GOAL
Rewrite the listing below with "developed" changed to "processed" and everything else kept the same. Leave out the pictures.

[A few records]

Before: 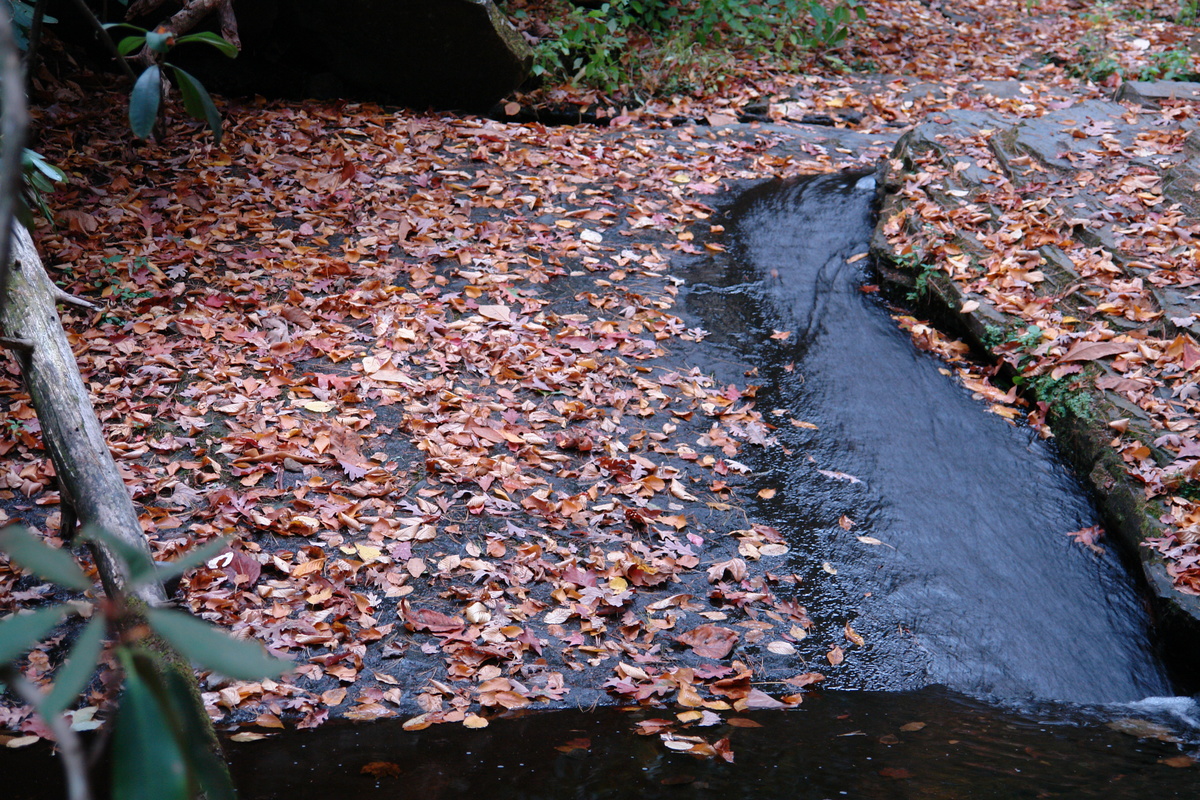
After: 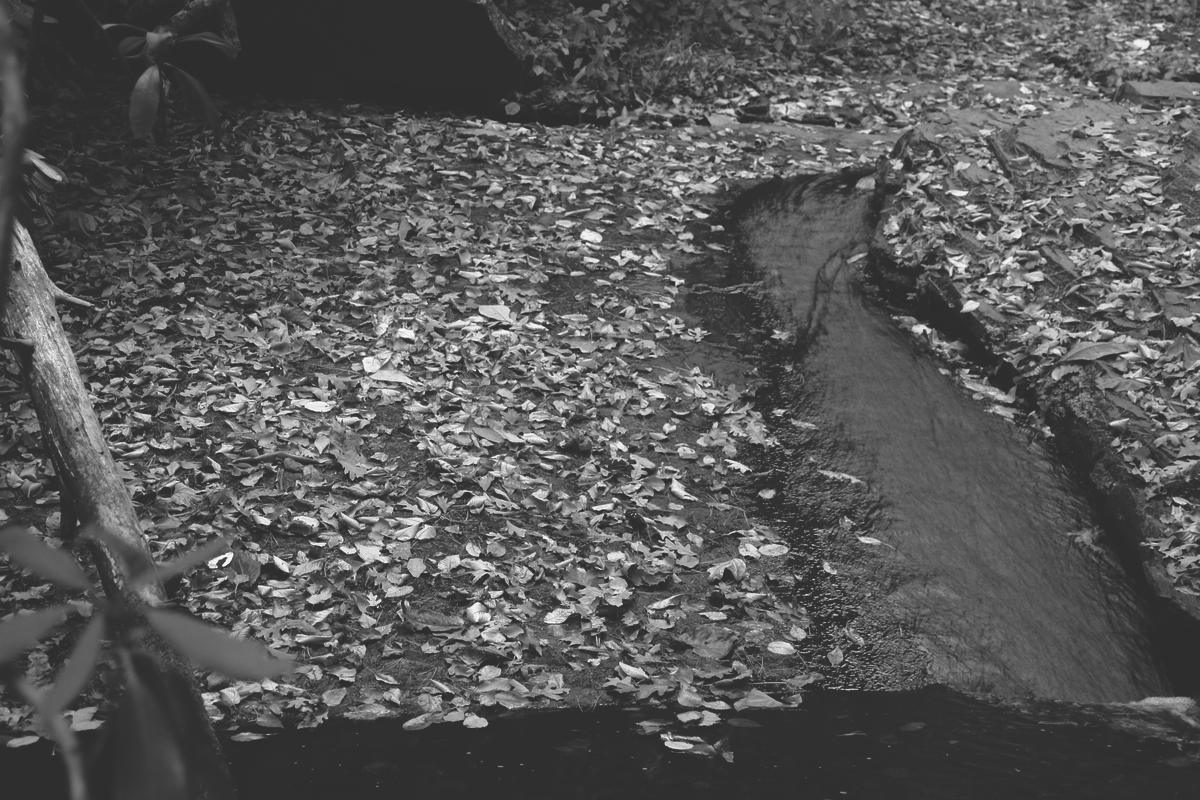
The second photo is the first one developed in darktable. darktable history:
monochrome: a -6.99, b 35.61, size 1.4
rgb curve: curves: ch0 [(0, 0.186) (0.314, 0.284) (0.576, 0.466) (0.805, 0.691) (0.936, 0.886)]; ch1 [(0, 0.186) (0.314, 0.284) (0.581, 0.534) (0.771, 0.746) (0.936, 0.958)]; ch2 [(0, 0.216) (0.275, 0.39) (1, 1)], mode RGB, independent channels, compensate middle gray true, preserve colors none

PROBLEM SOLUTION
Before: 
After: 
The second photo is the first one processed in darktable. darktable history:
monochrome: a -6.99, b 35.61, size 1.4
rgb curve: curves: ch0 [(0, 0.186) (0.314, 0.284) (0.576, 0.466) (0.805, 0.691) (0.936, 0.886)]; ch1 [(0, 0.186) (0.314, 0.284) (0.581, 0.534) (0.771, 0.746) (0.936, 0.958)]; ch2 [(0, 0.216) (0.275, 0.39) (1, 1)], mode RGB, independent channels, compensate middle gray true, preserve colors none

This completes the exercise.